For each test case, your program will first read a single line containing two integers L and U indicating the inclusive range of values for the number of computers in your network design.
Then, you need to create a network design with N computers and print 2N+1 lines representing that design. The first line must contain a single integer N. The remaining 2N lines must contain two integers A and B each, each representing a different link between computers A and B, where A != B. Notice that if you list link A B, you may not list A B nor B A again.
Upon reading your network design, the judge will first check the first three
conditions listed in the statement above. If any of those is not met, the
judge will send you a single line containing a single -1, and
then finish all communication and wait for your program to finish. If your
program does finish correctly and without violating other limits, it
will receive a Wrong Answer verdict.
If all of the conditions are met, the judge will send you 2N+1 lines. The first line will contain a single integer N (the same N you sent). Then, the next 2N lines will contain two integers each, describing the links of the copy of the network design, in the same format as you used. The copy is generated as described above, with the permutation f chosen uniformly at random from all possible permutations, independently of your network design.
To finish a test case, you need to send the judge a single line with N integers X1, X2, ..., XN, representing that the computer to which you assigned number i was assigned number Xi in the judge's copy, for all i.
If the list is not the list the judge generated, you will receive a Wrong Answer verdict. If it was in the last test case, the judge will send no additional communication. Otherwise, the judge will send a single line containing a single -1, and then no additional communication. In both cases, the judge will wait for your program to end, and assign the Wrong Answer verdict only if it ended normally and without violating any resource limits.
You should not send additional information to the judge after solving all test cases. In other words, if your program keeps printing to standard output after printing the list of Xs for the last test case, you will receive a Wrong Answer judgment.

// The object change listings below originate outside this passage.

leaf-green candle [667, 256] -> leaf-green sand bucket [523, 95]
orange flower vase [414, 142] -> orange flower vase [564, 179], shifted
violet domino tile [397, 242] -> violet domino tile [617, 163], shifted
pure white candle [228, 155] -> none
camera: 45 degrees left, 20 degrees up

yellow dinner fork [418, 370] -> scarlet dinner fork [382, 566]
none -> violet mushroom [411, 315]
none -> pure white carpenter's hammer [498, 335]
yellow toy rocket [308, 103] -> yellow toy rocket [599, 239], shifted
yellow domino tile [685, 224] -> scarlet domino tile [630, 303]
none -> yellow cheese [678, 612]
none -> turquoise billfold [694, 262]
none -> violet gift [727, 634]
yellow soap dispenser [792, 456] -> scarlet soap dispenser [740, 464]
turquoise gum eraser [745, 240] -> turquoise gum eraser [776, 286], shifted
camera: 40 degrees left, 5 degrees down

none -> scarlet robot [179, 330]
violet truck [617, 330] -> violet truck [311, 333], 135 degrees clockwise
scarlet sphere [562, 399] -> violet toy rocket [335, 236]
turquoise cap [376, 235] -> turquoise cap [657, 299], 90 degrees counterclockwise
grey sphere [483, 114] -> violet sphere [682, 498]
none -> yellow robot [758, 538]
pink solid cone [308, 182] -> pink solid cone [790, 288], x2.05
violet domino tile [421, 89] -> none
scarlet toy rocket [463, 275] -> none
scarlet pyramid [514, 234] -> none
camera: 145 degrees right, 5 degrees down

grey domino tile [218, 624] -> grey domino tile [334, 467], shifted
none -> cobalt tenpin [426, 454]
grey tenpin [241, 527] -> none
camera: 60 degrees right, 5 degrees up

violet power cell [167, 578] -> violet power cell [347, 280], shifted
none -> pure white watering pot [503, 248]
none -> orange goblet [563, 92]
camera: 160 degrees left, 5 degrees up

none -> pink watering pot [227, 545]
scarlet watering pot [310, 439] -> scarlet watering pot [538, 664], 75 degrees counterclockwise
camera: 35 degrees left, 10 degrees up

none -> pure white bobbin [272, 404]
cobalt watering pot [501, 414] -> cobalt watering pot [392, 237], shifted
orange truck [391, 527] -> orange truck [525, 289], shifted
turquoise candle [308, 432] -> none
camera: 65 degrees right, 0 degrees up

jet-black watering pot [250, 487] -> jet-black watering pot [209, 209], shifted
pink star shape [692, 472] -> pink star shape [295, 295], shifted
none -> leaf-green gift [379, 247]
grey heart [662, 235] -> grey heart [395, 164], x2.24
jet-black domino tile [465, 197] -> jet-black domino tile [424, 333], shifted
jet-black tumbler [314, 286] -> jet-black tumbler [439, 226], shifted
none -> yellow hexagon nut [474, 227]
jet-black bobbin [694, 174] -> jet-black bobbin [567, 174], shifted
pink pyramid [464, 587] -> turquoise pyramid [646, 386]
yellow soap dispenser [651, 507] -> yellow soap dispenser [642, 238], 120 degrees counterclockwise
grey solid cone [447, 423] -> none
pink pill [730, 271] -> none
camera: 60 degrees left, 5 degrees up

Notice that you are allowed to submit the same network design for different test cases, as long as that design complies with all restrictions for both cases. Additionally, the seed from random generation in the judge is fixed, so sending the same set of original network designs in the same order will get back the same set of copies.
1 ≤ T ≤ 30.
Time limit: 10 seconds per test set.
Memory limit: 1GB.
L = 10.
U = 50.
10 ≤ L ≤ 50.
L = U.
Note that this sample interaction uses a smaller value of L than the real data, for ease of illustration. Also note that there is no network of exactly 6 computers with the property that applying two different permutations f and f' to it produces two different sets of links, so it would be a bad idea to design a network of exactly 6 computers, even if the problem's limits allowed it!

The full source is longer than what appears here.